Die Wohnfläche einer Türnische
Wenn der Türrahmen über die Räumung entscheidet
20.12.2023Flächenberechnungen und Flächenabweichungen sind häufig Streitthema zwischen Mieter und Vermieter. Wenn die Fläche einer Wohnung mehr als 10% von der im Mietvertrag angegebenen Fläche abweicht, liegt ein Mangel vor und die Miete ist gemindert. Die Fragen sind: Wonach wird die Fläche berechnet? Und wie groß ist die Wohnung wirklich? UND was ist im Mietvertrag vereinbart?
Wenn im Mietvertrag eine Fläche angegeben ist - auch mit einer „ca“-Angabe -, aber keine Angaben zur Flächenberechnung gemacht sind, wird die Fläche nach der Wohnflächenverordnung berechnet. Inwieweit hier andere Berechnungsmethoden für Wohnflächen durch allgemeine Geschäftsbedingung vereinbart werden können, ist umstritten.
Noch besser ist es, keine Flächenangabe im Mietvertrag zu machen oder darauf hinzuweisen, dass diese Angabe keine Beschaffenheitsvereinbarung darstellt, sondern nur der allgemeinen Beschreibung dient. Dann kann auch nichts abweichen.

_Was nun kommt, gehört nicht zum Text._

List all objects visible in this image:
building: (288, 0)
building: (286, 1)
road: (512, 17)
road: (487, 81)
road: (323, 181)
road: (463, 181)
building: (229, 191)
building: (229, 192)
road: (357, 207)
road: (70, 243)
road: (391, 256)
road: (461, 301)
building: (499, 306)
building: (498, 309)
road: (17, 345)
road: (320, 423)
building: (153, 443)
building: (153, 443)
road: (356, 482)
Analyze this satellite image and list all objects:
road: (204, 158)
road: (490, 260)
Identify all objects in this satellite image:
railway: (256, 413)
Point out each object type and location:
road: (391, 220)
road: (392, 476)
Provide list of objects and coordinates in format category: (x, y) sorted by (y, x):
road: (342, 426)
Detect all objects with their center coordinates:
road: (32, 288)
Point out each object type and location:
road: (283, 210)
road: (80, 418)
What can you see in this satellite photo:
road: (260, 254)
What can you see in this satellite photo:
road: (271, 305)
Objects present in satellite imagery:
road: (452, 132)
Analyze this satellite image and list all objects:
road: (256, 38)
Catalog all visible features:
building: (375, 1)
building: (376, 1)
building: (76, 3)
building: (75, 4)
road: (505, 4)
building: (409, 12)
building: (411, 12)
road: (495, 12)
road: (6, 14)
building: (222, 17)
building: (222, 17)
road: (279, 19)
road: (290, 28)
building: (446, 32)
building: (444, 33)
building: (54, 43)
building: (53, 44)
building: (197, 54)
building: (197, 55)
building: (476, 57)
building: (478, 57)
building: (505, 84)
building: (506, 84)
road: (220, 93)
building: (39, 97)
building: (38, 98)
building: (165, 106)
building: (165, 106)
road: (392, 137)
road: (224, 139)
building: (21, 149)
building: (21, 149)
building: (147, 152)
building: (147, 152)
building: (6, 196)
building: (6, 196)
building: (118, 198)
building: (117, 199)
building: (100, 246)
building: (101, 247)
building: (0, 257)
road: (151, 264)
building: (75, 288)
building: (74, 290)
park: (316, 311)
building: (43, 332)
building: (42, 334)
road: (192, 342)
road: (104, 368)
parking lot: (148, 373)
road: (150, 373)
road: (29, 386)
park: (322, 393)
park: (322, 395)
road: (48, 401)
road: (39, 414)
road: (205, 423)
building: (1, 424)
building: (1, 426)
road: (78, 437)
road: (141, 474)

Wenn nun aber doch eine Angabe erfolgte und Einigkeit darüber besteht, dass die Wohnflächenverordnung Anwendung findet, kann weiter gestritten werden und zwar darum, wie einzelne Flächen zu bewerten sind. Dies gilt namentlich für Balkone, Loggien, Dachgärten usw. Hier gibt § 4 Ziffer 4 WoFlV einen Rahmen von einer Anrechnung zu ¼ bis zu ½ der Grundfläche vor. Welcher Maßstab anzuwenden ist, kann im Mietvertrag vereinbart werden. Wenn nichts vereinbart ist, gilt die Verkehrsanschauung. Das Ergebnis wird dann meist durch ein Gutachten ermittelt.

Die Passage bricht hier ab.